Zel had once joked that Maro should charge for “body disposal services.”

Maro didn’t laugh. He just replied with a straight face, “Teeth burn hotter if you grind ‘em first.”

The pigs didn’t bother him, though. That had taken some doing.

He’d raised half the current lot from piglets, bottle-fed the dominant sows during a hard winter, dragged in half-butchered deer carcasses, and bled out a trafficker once in the clearing while they watched. All the while, he made eye contact, establishing dominance. He never said it was about trust, but the pigs treated him like some grim god they did not like to anger. They never charged him, never challenged him. Even the biggest sow, a barrel-shaped beast with half an ear missing, stepped aside when he entered the enclosure.

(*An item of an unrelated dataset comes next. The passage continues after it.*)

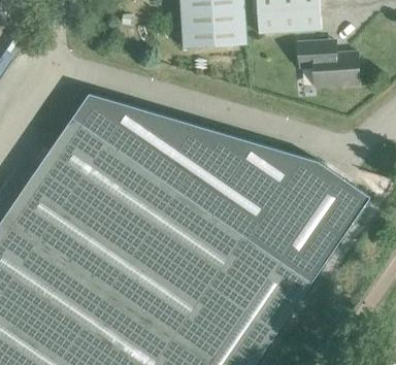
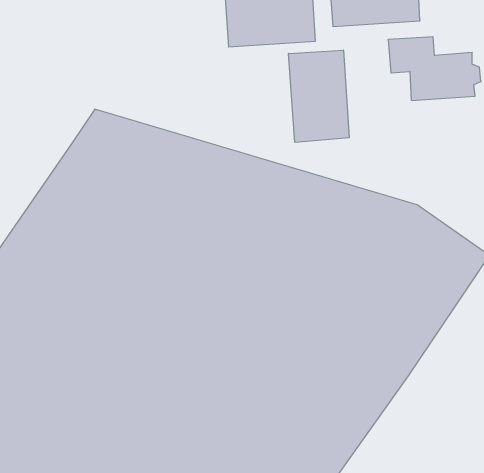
building: none -> [289,50,349,142]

Zel once saw him walk straight through the centre of a grunting mob, and every last pig parted like the Red Sea.

“They’re smart, social creatures.,” Maro said once. “Good at hidin’ and workin’ together. They have a hierarchy, and it starts at the tit, like a pack. Remind you of anyone?”

Zel muttered, “Yeah, us…but with more manners.”

Feral pigs, especially in a place like this, weren’t just livestock. They were backup plans, insurance policies. If something needed vanishing, Maro’s clearing was where it went.

And if someone got cocky enough to go snooping past the main fences?

Well…

Woe upon the fool who backs a feral pig into a corner.

The rich and savoury smell hit them before they even opened the front door.

Slow-cooked and heavy with garlic, the shoulder roast was ready. Thane had started it that morning, browning the meat like a quiet ritual, layering root vegetables with precision, checking the simmer regularly, as if it were a bomb with a timer.

By dusk, the pot roast was perfect—meat falling apart under the weight of a fork, broth thick and dark, carrots and potatoes soaking up every drop of spice.

They ate at the rustic table in the kitchen, sleeves rolled up. Just steam rising in the glow of warm overhead lights and the occasional grunt of appreciation. A bottle of whisky from the hidden cabinet sat in the middle.

Maro licked his thumb. “Better than that shit we had last week.”

“That wasyourcooking,” Thane said.

“Exactly.”

Zel sopped up the last of his gravy with a chunk of bread. “Keep this up and you’ll make some lucky dame a good wife.”

Thane didn’t even look up. “Stop being a misogynist fart.”

They all laughed—dry, tired chuckles—but none had forgotten those times of hunger which lived in their bones. They remembered too well what starving had felt like: rib-thin, shivering through winter, chewing stale bread in silence. Lirian used to hoard sugar packets under his pillow. Maro once hid meat in the lining of his coat. Zel went to the other extreme, counting every calorie out loud until Thane had to stage an intervention.

They didn’t joke about it much; they also didn’t talk about it.

After dishes were cleared and the fire in the living room crackled, they settled in the living room.

Lirian kicked his boots up onto the edge of the table. “We’ve got a window now. The warehouse meet-up is in forty-eight hours.”